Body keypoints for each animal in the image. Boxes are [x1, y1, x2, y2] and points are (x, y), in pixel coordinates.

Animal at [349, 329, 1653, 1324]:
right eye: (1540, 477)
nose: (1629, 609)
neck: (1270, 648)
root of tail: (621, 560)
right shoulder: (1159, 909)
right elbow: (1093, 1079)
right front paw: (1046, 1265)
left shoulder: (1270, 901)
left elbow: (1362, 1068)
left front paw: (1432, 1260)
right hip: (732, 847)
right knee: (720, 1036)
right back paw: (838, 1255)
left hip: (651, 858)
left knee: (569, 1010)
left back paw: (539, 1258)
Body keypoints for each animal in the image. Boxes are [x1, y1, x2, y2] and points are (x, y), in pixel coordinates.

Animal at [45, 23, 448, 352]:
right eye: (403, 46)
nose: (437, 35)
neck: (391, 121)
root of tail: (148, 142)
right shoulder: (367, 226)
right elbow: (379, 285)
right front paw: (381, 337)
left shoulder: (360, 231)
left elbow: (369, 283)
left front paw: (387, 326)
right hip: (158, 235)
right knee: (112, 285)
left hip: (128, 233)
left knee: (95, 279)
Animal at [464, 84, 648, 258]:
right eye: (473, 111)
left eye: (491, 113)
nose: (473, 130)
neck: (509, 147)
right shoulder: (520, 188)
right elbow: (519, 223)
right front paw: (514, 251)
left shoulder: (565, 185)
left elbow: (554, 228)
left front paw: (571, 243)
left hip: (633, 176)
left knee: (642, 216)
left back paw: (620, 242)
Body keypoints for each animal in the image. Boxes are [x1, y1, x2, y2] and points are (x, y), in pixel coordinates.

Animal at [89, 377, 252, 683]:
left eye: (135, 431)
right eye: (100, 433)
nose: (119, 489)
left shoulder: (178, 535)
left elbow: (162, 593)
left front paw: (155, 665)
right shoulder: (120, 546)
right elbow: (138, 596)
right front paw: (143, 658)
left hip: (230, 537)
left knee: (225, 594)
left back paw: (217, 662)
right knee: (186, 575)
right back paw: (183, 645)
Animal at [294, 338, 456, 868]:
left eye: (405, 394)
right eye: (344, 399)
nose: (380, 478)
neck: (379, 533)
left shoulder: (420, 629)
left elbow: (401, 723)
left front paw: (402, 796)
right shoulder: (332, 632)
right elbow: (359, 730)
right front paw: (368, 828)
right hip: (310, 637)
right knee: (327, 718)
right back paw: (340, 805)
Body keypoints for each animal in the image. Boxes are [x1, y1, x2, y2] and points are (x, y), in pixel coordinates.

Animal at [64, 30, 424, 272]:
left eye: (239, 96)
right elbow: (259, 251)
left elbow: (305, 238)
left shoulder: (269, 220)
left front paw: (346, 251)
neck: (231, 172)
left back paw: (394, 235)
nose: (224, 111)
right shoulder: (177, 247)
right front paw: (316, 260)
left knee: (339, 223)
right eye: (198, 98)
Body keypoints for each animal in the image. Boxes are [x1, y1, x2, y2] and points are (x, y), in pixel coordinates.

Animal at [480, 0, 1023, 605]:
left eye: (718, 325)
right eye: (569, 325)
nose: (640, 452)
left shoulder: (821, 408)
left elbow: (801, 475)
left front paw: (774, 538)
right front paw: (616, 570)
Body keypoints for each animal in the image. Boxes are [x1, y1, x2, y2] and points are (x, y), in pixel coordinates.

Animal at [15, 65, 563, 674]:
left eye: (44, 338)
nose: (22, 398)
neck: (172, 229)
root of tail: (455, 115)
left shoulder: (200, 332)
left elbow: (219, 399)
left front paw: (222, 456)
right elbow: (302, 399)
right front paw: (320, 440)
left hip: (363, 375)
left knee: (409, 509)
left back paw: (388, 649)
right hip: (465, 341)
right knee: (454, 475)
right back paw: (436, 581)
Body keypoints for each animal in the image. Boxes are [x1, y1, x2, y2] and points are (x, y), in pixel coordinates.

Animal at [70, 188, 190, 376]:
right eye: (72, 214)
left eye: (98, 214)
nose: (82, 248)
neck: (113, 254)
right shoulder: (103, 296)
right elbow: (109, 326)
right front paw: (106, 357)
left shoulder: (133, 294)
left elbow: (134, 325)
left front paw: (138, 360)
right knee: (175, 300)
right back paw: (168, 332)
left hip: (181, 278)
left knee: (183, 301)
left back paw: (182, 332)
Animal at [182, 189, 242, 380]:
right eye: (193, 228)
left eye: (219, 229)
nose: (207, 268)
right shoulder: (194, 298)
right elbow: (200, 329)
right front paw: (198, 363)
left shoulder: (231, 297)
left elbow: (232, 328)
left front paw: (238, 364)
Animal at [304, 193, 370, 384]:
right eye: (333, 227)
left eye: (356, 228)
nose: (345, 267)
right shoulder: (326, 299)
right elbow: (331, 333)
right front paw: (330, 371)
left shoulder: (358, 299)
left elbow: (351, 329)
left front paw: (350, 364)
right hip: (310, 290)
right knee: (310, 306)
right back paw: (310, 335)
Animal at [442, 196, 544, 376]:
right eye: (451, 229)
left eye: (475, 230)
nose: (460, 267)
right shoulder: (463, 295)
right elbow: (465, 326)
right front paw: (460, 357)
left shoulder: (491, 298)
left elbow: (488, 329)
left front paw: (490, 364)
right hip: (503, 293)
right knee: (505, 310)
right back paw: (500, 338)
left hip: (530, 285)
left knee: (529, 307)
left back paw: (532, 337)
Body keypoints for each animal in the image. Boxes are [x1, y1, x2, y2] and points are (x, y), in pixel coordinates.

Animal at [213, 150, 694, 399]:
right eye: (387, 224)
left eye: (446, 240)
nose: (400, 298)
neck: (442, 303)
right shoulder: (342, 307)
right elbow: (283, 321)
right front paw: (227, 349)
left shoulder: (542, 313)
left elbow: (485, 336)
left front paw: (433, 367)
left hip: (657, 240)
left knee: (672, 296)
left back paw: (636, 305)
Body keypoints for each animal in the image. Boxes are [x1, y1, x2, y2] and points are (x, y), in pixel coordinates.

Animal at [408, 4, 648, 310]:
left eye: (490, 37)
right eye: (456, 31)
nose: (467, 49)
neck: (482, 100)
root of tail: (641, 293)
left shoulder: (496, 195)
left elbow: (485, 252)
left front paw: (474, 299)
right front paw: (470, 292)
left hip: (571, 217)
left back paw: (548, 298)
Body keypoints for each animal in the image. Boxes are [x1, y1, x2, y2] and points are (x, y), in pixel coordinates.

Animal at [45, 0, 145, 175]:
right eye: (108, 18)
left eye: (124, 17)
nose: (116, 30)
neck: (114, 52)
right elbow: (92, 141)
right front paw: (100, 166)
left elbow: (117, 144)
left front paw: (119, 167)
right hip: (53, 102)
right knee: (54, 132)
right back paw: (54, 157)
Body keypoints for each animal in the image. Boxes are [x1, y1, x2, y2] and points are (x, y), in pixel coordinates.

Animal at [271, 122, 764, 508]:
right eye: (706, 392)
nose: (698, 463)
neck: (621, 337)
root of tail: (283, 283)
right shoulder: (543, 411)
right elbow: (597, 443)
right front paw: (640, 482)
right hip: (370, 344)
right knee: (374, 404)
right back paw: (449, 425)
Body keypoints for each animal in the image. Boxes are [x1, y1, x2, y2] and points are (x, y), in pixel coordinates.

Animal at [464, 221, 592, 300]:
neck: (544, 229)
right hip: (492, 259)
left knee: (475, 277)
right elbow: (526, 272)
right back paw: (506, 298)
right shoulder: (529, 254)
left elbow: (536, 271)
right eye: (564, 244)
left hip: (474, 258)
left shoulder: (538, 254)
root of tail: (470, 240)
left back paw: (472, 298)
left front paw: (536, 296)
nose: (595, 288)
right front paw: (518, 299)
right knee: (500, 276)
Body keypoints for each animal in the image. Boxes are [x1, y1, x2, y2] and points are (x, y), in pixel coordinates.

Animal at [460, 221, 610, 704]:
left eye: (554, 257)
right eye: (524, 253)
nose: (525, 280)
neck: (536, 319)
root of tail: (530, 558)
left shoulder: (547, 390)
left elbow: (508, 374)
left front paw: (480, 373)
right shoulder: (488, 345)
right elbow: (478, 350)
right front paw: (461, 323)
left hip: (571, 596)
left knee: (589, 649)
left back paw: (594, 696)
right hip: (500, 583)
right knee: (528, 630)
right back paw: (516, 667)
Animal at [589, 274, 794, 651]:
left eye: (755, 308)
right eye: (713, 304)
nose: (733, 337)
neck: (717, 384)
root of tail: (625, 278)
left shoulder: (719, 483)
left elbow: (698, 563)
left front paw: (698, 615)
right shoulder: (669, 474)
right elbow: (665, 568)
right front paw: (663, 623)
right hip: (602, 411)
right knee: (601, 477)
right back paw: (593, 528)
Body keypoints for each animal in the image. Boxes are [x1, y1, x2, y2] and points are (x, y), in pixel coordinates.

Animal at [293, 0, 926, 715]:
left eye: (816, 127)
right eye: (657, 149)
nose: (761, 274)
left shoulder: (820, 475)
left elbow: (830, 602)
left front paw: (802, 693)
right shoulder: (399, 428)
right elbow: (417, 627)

────────────────

- Task item -
Would you set down, word for word, the lines from the opening of the entries above through the line with "left back paw: (539, 1258)", both included, and no others?

- Solution -
Body keypoints for each animal in the image. Boxes are [x1, y1, x2, y2] and points are (x, y), in pixel coordinates.

Animal at [349, 329, 1653, 1324]:
right eye: (1540, 477)
nose: (1629, 609)
neck: (1270, 648)
root of tail: (621, 560)
right shoulder: (1159, 909)
right elbow: (1093, 1079)
right front paw: (1046, 1265)
left shoulder: (1270, 901)
left elbow: (1362, 1068)
left front paw: (1432, 1260)
right hip: (732, 847)
right knee: (720, 1036)
right back paw: (838, 1255)
left hip: (651, 858)
left knee: (569, 1010)
left back paw: (539, 1258)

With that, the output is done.